EXERCISE OBJECTIVE: In the entries that follow, how many lines include "Repeal"? Give the number and nothing else.

[Document structure recognition data]

• • • •

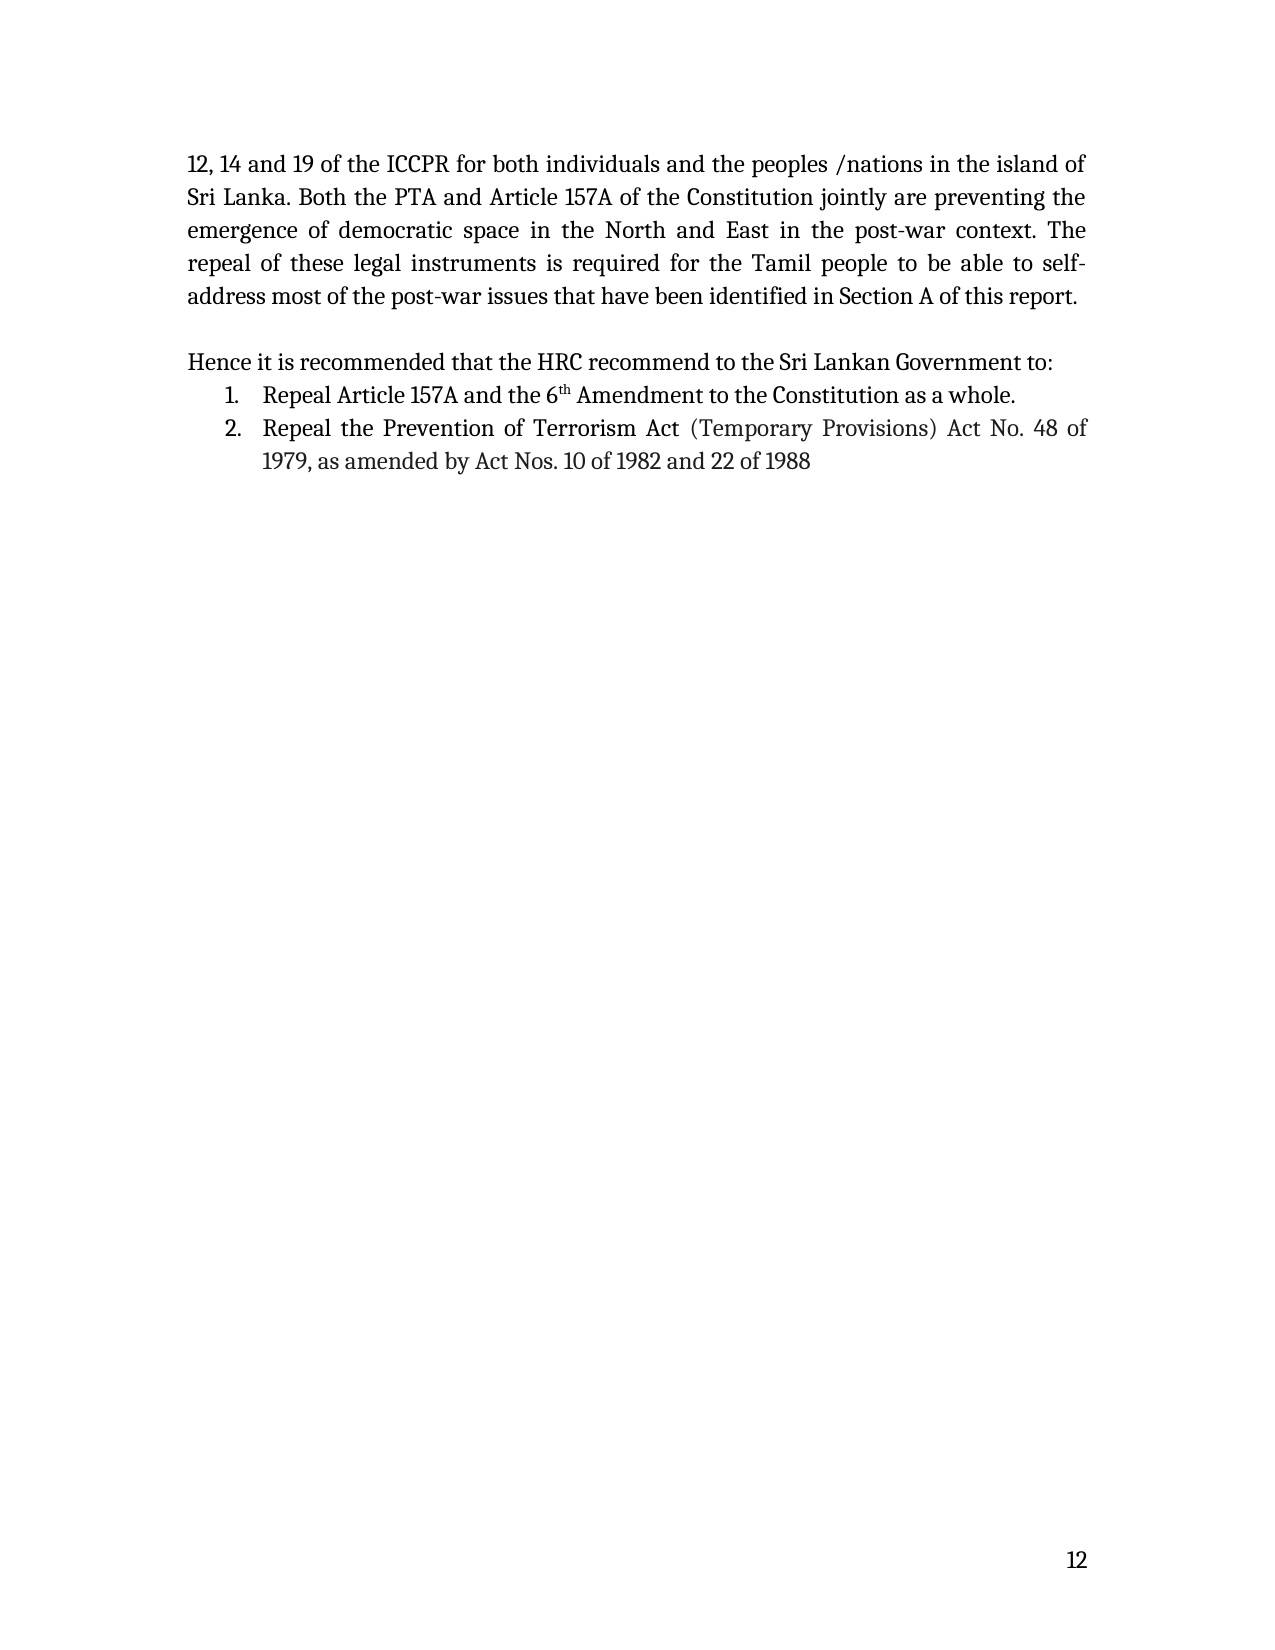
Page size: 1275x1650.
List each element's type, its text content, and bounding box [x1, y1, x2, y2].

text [187, 150, 1087, 311]
list Repeal Article 157A and the 6th Amendment to the Constitution as a whole. [225, 381, 1087, 410]
text Hence it is recommended that the HRC recommend to the Sri Lankan Government to: [187, 348, 1087, 377]
list Repeal the Prevention of Terrorism Act (Temporary Provisions) Act No. 48 of 1979, as amended by Act Nos. 10 of 1982 and 22 of 1988 [225, 414, 1087, 476]
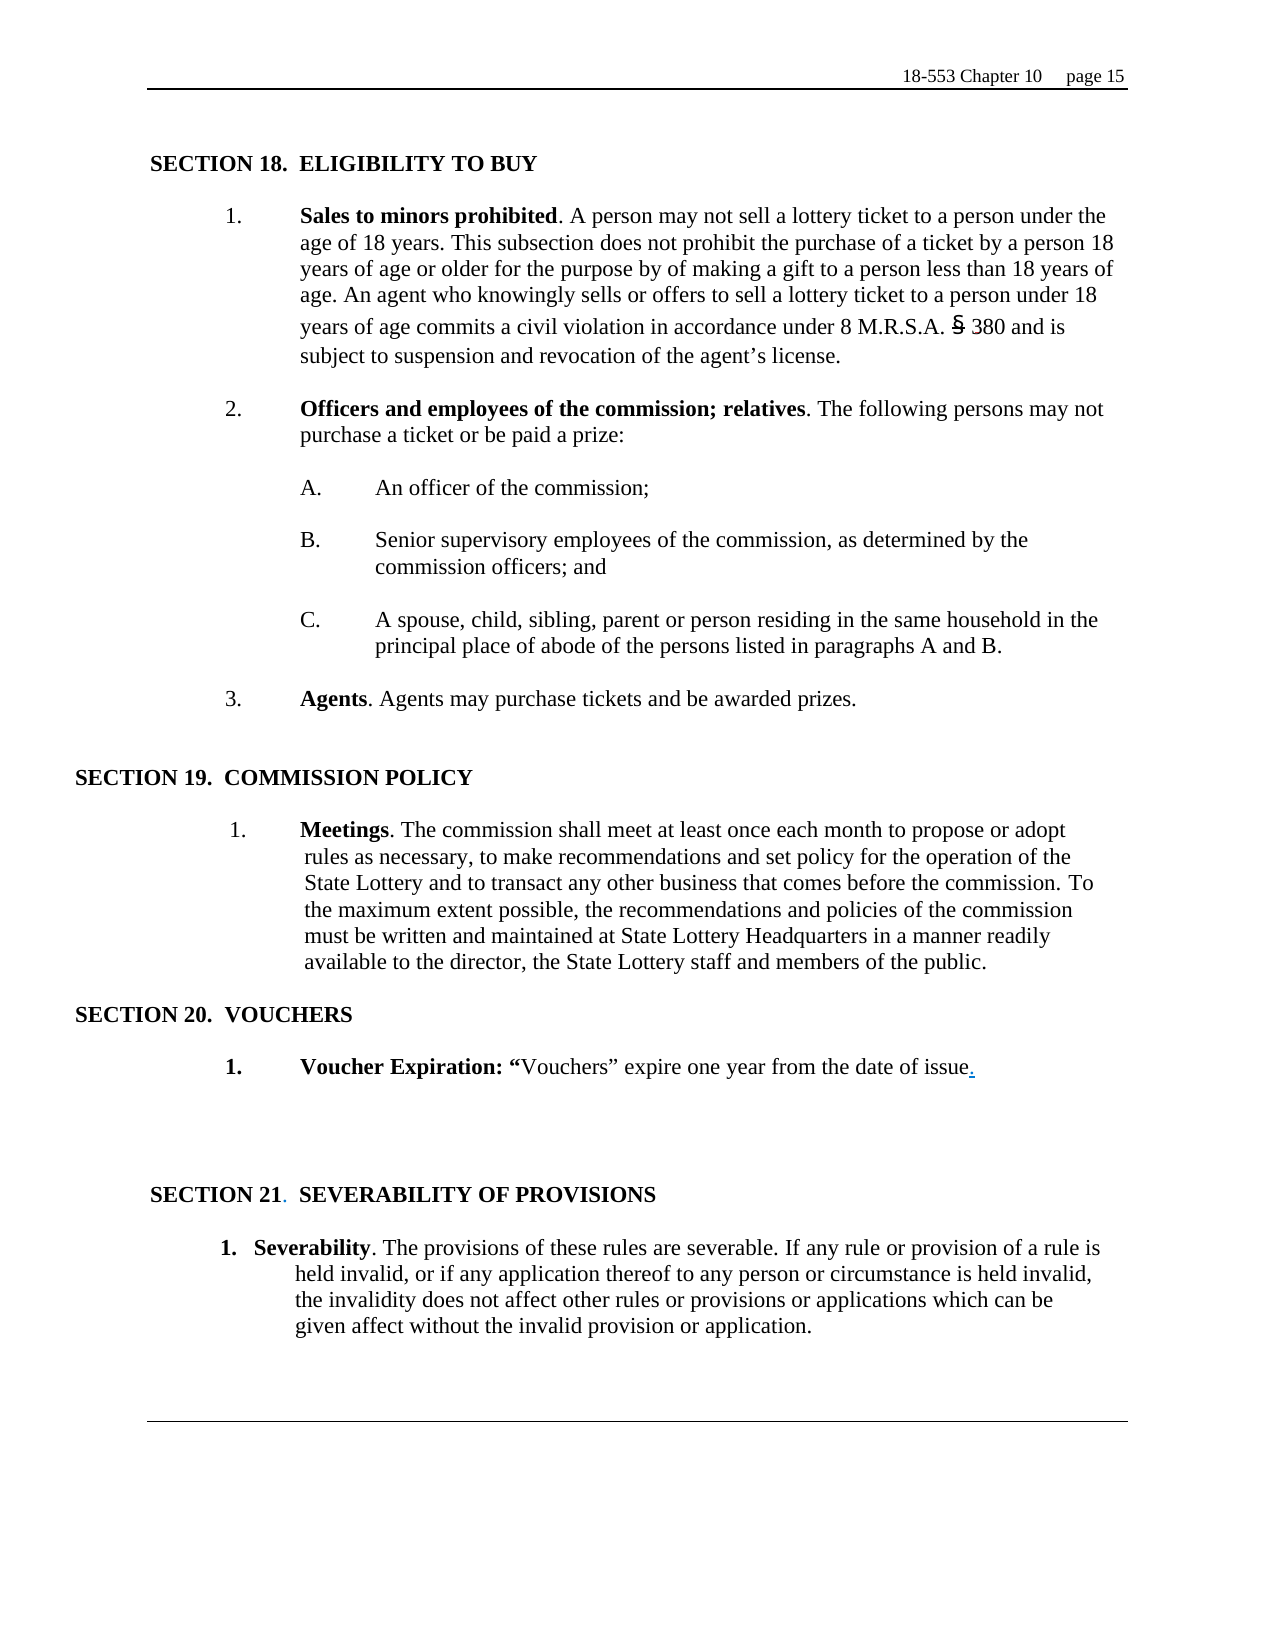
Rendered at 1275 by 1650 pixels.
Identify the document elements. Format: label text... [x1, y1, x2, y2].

subtitle SECTION 21. SEVERABILITY OF PROVISIONS [150, 1181, 1139, 1207]
list Meetings. The commission shall meet at least once each month to propose or adopt rules as necessary, to make recommendations and set policy for the operation of the State Lottery and to transact any other business that comes before the commission. To the maximum extent possible, the recommendations and policies of the commission must be written and maintained at State Lottery Headquarters in a manner readily available to the director, the State Lottery staff and members of the public. [229, 817, 1105, 975]
list Severability. The provisions of these rules are severable. If any rule or provision of a rule is held invalid, or if any application thereof to any person or circumstance is held invalid, the invalidity does not affect other rules or provisions or applications which can be given affect without the invalid provision or application. [220, 1233, 1101, 1339]
list Sales to minors prohibited. A person may not sell a lottery ticket to a person under the age of 18 years. This subsection does not prohibit the purchase of a ticket by a person 18 years of age or older for the purpose by of making a gift to a person less than 18 years of age. An agent who knowingly sells or offers to sell a lottery ticket to a person under 18 years of age commits a civil violation in accordance under 8 M.R.S.A. § 380 and is subject to suspension and revocation of the agent’s license. [225, 202, 1119, 368]
text SECTION 20. VOUCHERS [75, 1001, 1139, 1027]
list Voucher Expiration: “Vouchers” expire one year from the date of issue. [225, 1054, 1139, 1080]
subtitle SECTION 18. ELIGIBILITY TO BUY [150, 150, 1139, 176]
list Officers and employees of the commission; relatives. The following persons may not purchase a ticket or be paid a prize: [225, 395, 1104, 447]
subtitle SECTION 19. COMMISSION POLICY [75, 764, 1139, 790]
list Senior supervisory employees of the commission, as determined by the commission officers; and [300, 526, 1028, 579]
list Agents. Agents may purchase tickets and be awarded prizes. [225, 685, 1139, 711]
list A spouse, child, sibling, parent or person residing in the same household in the principal place of abode of the persons listed in paragraphs A and B. [300, 606, 1099, 658]
list An officer of the commission; [300, 474, 1139, 500]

• • • •

OUTPUT FOR THIS TASK: 2